> [SUPPLIED MATERIAL]:
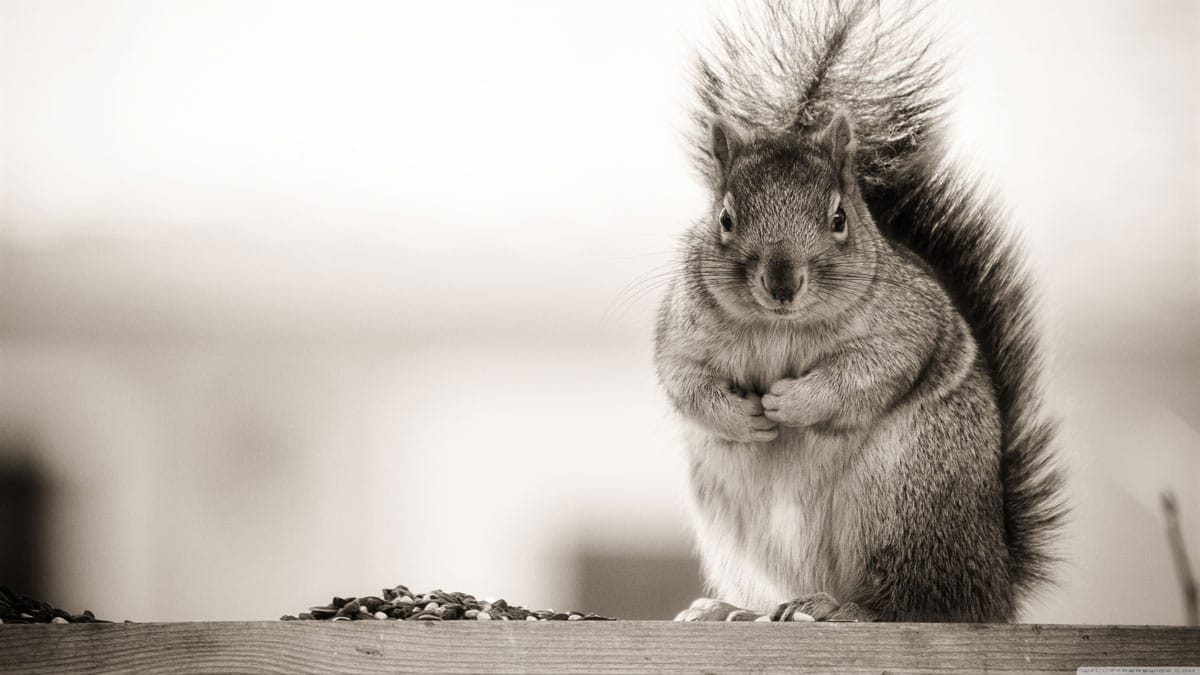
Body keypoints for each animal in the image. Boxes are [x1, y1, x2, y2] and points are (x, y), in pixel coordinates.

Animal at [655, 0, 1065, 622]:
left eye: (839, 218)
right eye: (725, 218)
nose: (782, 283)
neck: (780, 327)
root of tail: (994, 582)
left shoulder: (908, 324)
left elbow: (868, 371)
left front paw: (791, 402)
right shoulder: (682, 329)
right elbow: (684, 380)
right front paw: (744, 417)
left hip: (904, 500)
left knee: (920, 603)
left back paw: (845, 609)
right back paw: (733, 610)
---
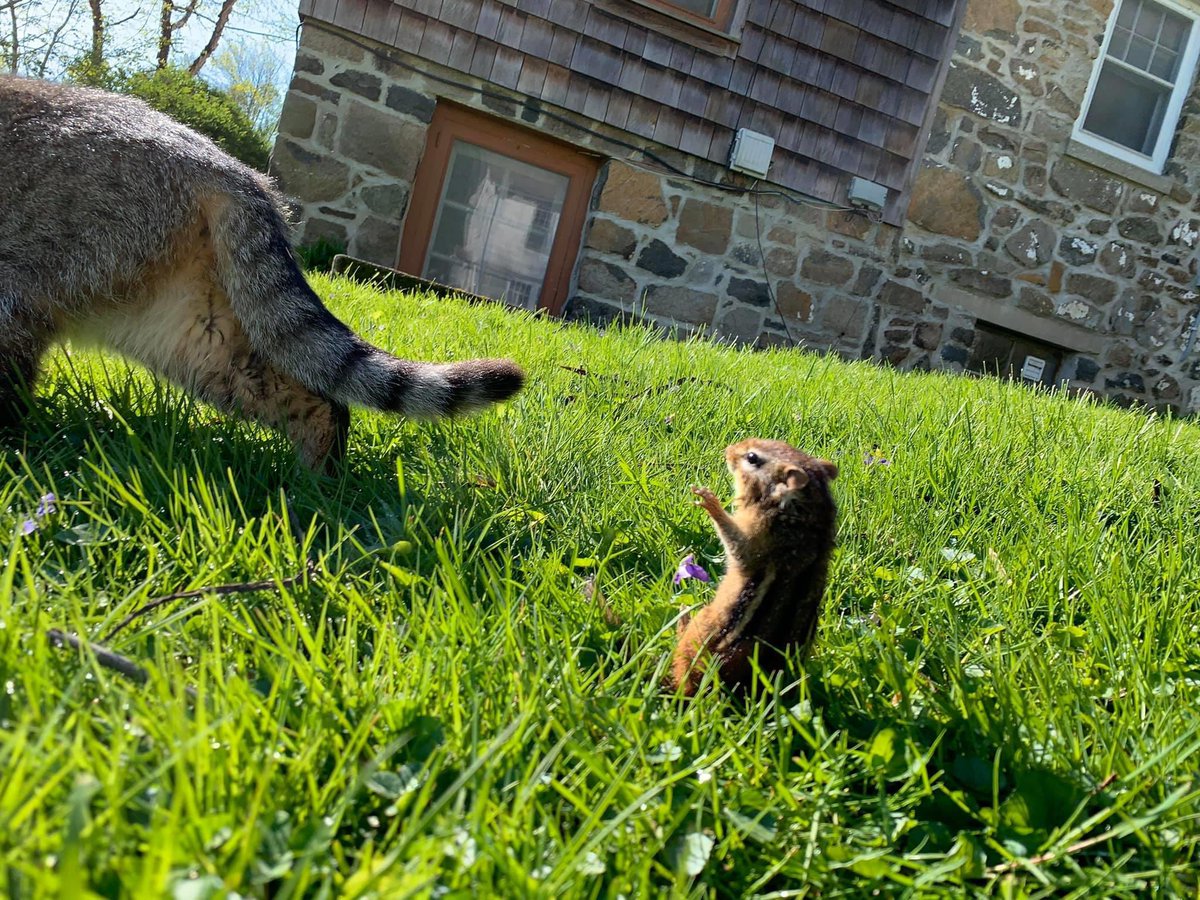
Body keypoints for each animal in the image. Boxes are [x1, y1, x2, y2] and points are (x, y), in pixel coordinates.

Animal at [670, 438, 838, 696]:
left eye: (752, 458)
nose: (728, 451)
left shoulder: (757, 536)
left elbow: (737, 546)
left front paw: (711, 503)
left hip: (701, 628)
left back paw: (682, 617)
==
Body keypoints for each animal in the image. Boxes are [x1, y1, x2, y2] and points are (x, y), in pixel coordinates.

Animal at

> [EXERCISE BRIEF]: List all lines from the entries that include the word "front".

> [YOUR SOLUTION]:
left front paw: (791, 402)
right front paw: (744, 417)
left front paw: (711, 503)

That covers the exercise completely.